Is the FAA Breaking the Law to Enforce It?

Aviation safety expert John Goglia takes the FAA to task for its, um, creative approach to enforcing non-existent laws and regulations. Discussing the many questionable cease and desist letters that have been issued to operators around the country, he notes:

The impact on many operators–especially those holding airmen certificates–has been to cause them to cease operations and lose whatever business they may have been engaged in. The problem is those FAA letters weren’t issued legally and were, in fact, issued contrary to the federal aviation regulations, which authorize only FAA attorneys to issue orders and require any such orders to state specifically how the order can be appealed….

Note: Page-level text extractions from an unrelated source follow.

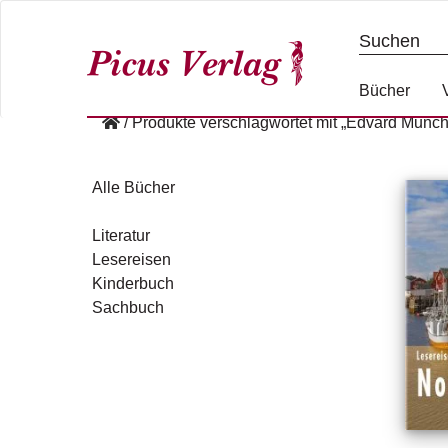
S
k
i
p
Bücher
t
/
Produkte verschlagwortet mit „Edvard Munch
o
c
o
Alle Bücher
n
t
Literatur
e
Lesereisen
n
Kinderbuch
t
Sachbuch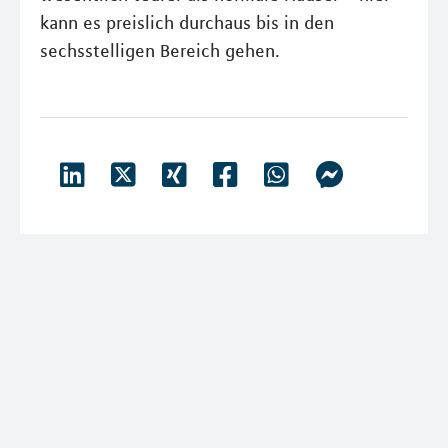
kann es preislich durchaus bis in den
sechsstelligen Bereich gehen.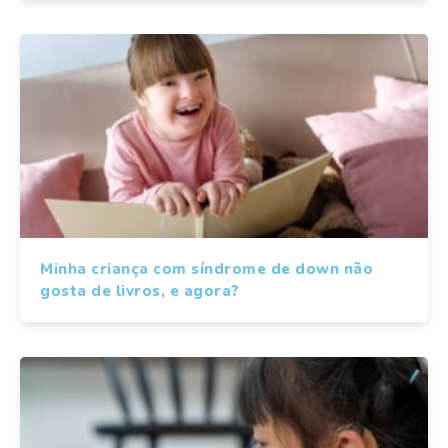
Minha criança com síndrome de down não
gosta de livros, e agora?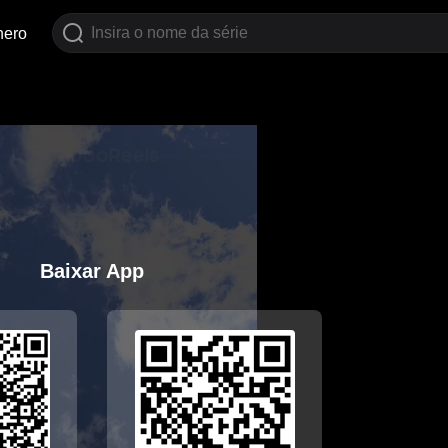
nero
Baixar App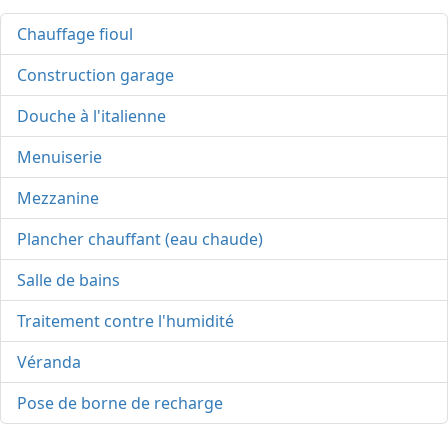
Chauffage fioul
Construction garage
Douche à l'italienne
Menuiserie
Mezzanine
Plancher chauffant (eau chaude)
Salle de bains
Traitement contre l'humidité
Véranda
Pose de borne de recharge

This issue is not going to just go away. The FAA needs to be repeatedly challenged in court, wherever possible.

Mainstream Press Starting to Notice FAA’s Epic Fail

The Associated Press ran an article yesterday on the IG’s report, which we suppose means that the FAA’s epic fail on developing a regulatory framework for integrating UAS (drones) into the national airspace is poised to become a big story in the mainstream press:

Despite years of research, the Federal Aviation Administration hasn’t figured out what kind of technology unmanned aircraft should use to avoid crashing into other planes, or how to prevent lost links with ground control stations, Matthew Hampton, the Transportation Department’s assistant inspector general for aviation, said in a report.

The FAA also hasn’t set standards for certifying the safety of drone designs and manufacture like those that exist for manned aircraft, the report said. Nor has the agency developed standard procedures for air traffic controllers to guide drones, partly because the FAA’s air traffic control equipment wasn’t developed with unmanned aircraft in mind. There is no adequate program for training controllers how to manage drones. And criteria for training “pilots” who remotely control drones from the ground have yet to be developed.

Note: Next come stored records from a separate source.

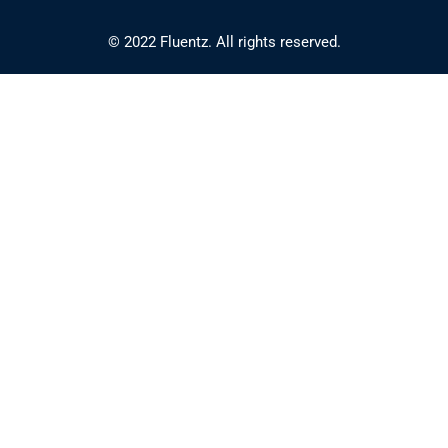
© 2022 Fluentz. All rights reserved.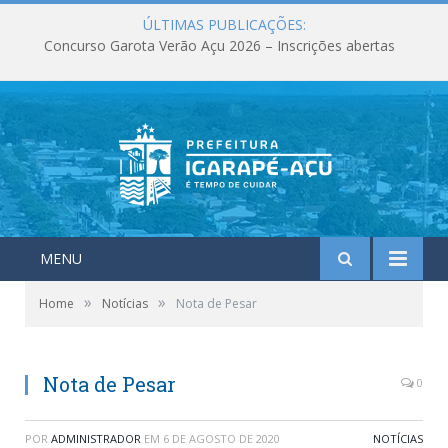
ÚLTIMAS PUBLICAÇÕES:
Concurso Garota Verão Açu 2026 – Inscrições abertas
MENU
»
»
Home
Notícias
Nota de Pesar
Nota de Pesar
0
POR
ADMINISTRADOR
EM
6 DE AGOSTO DE 2020
NOTÍCIAS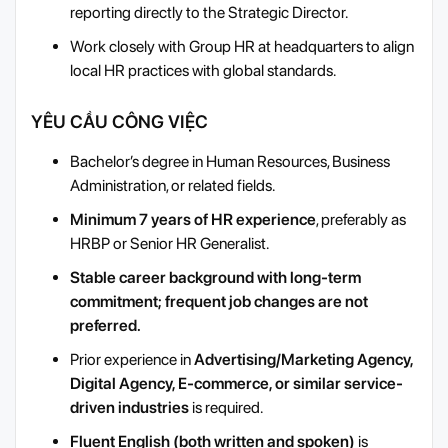
reporting directly to the Strategic Director.
Work closely with Group HR at headquarters to align
local HR practices with global standards.
YÊU CẦU CÔNG VIỆC
Bachelor’s degree in Human Resources, Business
Administration, or related fields.
Minimum 7 years of HR experience
, preferably as
HRBP or Senior HR Generalist.
Stable career background with long-term
commitment; frequent job changes are not
preferred.
Prior experience in
Advertising/Marketing Agency,
Digital Agency, E-commerce, or similar service-
driven industries
is required.
Fluent English (both written and spoken)
is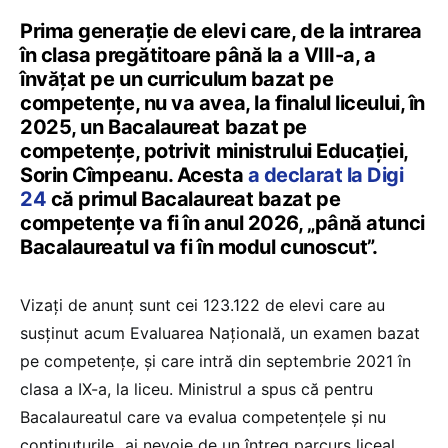
Prima generație de elevi care, de la intrarea
în clasa pregătitoare până la a VIII-a, a
învățat pe un curriculum bazat pe
competențe, nu va avea, la finalul liceului, în
2025, un Bacalaureat bazat pe
competențe, potrivit ministrului Educației,
Sorin Cîmpeanu. Acesta
a declarat la Digi
24
că primul Bacalaureat bazat pe
competențe va fi în anul 2026, „până atunci
Bacalaureatul va fi în modul cunoscut”.
Vizați de anunț sunt cei 123.122 de elevi care au
susținut acum Evaluarea Națională, un examen bazat
pe competențe, și care intră din septembrie 2021 în
clasa a IX-a, la liceu. Ministrul a spus că pentru
Bacalaureatul care va evalua competențele și nu
conținuturile „ai nevoie de un întreg parcurs liceal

The story includes this laughable excuse:

FAA officials, defending the agency’s record, said in a statement that the FAA “has made significant progress” toward giving drones wider access to U.S. skies “even as it dealt with disruptions” due to automatic, government-wide spending cuts and a three-week partial government shutdown.

That story might hold water if the partial government shutdown had lasted substantially longer than three weeks. Of course, no agency was given more leeway by Congress during the shutdown, and the notion that the sequester had any material impact on the FAA’s ability to develop UAS regulations over a period of years seems like plain nonsense.

Regardless of budget constraints, the FAA has wasted significant resources prosecuting small operators like Raphael Pirker while harassing countless others. It has also found the time and resources to go around lying to the public that it has effectively banned “all” commercial drone activity. These lawless actions amount to nothing more than an effort at distracting the public and the media from the FAA’s failure to do what Congress has mandated.

As we noted yesterday, President Obama needs to start firing people.